◆ **Text excerpt**:
I have been fortunate enough to travel to China three times, and each was different but exciting and educational. The first time I traveled with a Toronto-based organization, ALPHA (The Association for the Learning and Preserving of the History of Asia in the Second World War). We learned about Chinese ‘comfort women,’ the horrendous ‘rape of Nanking,’ and other atrocities committed by the Japanese against the Chinese during World War Two. The second time was probably the most popular river cruise available in China, on the Yangtze River. The last, and most recent, was a visit to Shanghai with its huge population, bustling nightlife, abundance of stores, and incredibly fast trains.


Because China is so very different, it is useful, if not essential, to come prepared and armed with some valuable tips. These now follow, in no particular order.


First, always do your research prior to going to China. What is it what you want to see, how much do you want to pay, how long do you want to be in China, etc. All these questions, and others, can be answered by spending a few hours in front of your computer and/or going to a travel agency. Related to this suggestion, I would also strongly recommend that you take advantage of add-on’s that are offered. This is a once-in-a-lifetime experience, so maximize it by selecting what are the best additional tours that are offered. And I again strongly recommend that you ‘add those ‘add’on’s prior to departure – much easier and convenient that way rather than trying to add them in China and having to deplete your cash supply.


Second, I would suggest that you always bargain with merchants in China. That is particularly the case in markets. There, be prepared to walk away from any proposed ‘deal.’ Guaranteed that the merchant will come down and come after you. Never accept the opening price. Make your first offer VERY low and then bargain from there. In major department stores, this strategy probably will not work.  


While in China, because it is so very different coupled with the fact that the language is a barrier, I would suggest as a third tip to always stay with the group. Not only will you not get lost – something easily done in China – but you will not only increase your safety and comfort, but also your enjoyment. 

Speaking of language, that brings me to my fourth tip. Try to master a few basic terms. The Chinese will love the fact that you are at least making an effort. Here are some of the most basic words and phrases that will come in handy. (in simplified Mandarin):  please (qing), thank you (xie xie), how much is it? (ta duo shaoqian), where is? (zai na li), and hello/good day (ni hao). Trust me, you will get a great deal of mileage out of these few simple phrases, even if your pronunciation leave something to be desired.


My final tip would be to set yourself up for success. How can you do that? One way is by going to China with the proper attitude. Do not expect things to be like ‘back home.’ They’re going to be VERY different. Accept that and be flexible and learn and enjoy in the process. Be adventuresome – eat native and do not go into Starbucks or McDonalds. You can also accomplish that by doing the research prior to departure mentioned above. Further, be curious – ask lots of questions, especially, obviously, of people who have been to China.


You’re going to have a wonderful time in China. After all, you picked it – and it’s got a lot going for it! Follow these five tips above and that wonderful time will be transformed into a phenomenal time, truly a once-in-a-lifetime experience.

◆ **Data shown**:
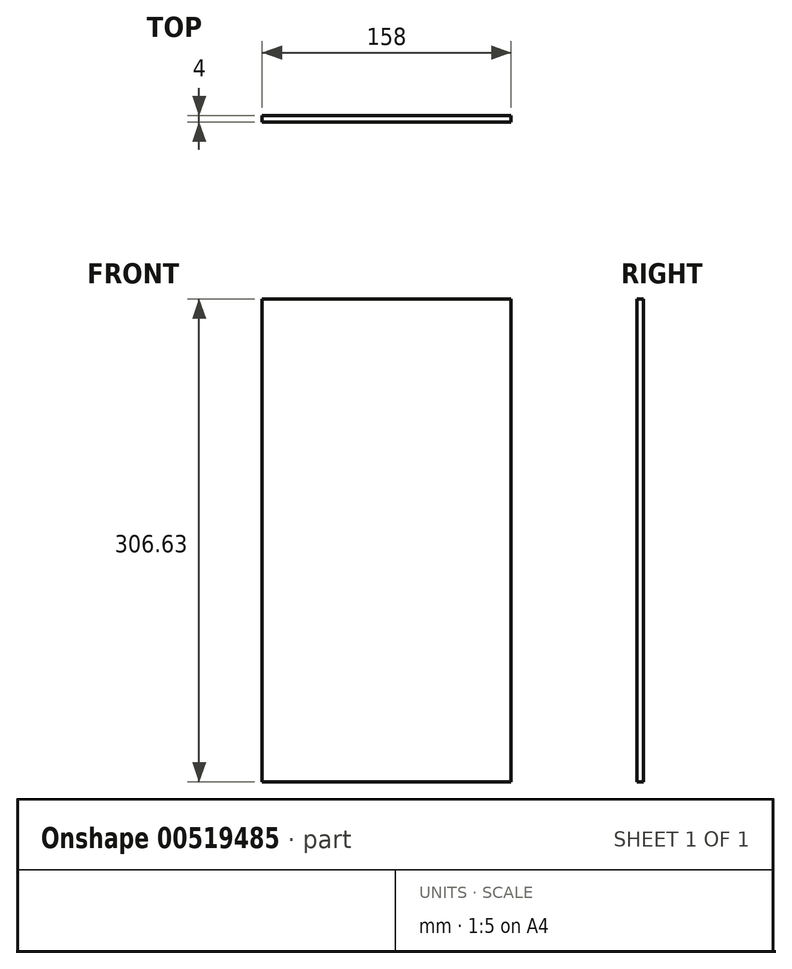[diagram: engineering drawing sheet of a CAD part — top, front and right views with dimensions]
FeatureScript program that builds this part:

◆ **Work to do**:
Reproduce the part of the China travel tips starting at "My final tip" and ending at "a once-in-a-lifetime experience.". The listing is separate material and has no connection to the China travel tips.

◆ **Full response**:
My final tip would be to set yourself up for success. How can you do that? One way is by going to China with the proper attitude. Do not expect things to be like ‘back home.’ They’re going to be VERY different. Accept that and be flexible and learn and enjoy in the process. Be adventuresome – eat native and do not go into Starbucks or McDonalds. You can also accomplish that by doing the research prior to departure mentioned above. Further, be curious – ask lots of questions, especially, obviously, of people who have been to China.


You’re going to have a wonderful time in China. After all, you picked it – and it’s got a lot going for it! Follow these five tips above and that wonderful time will be transformed into a phenomenal time, truly a once-in-a-lifetime experience.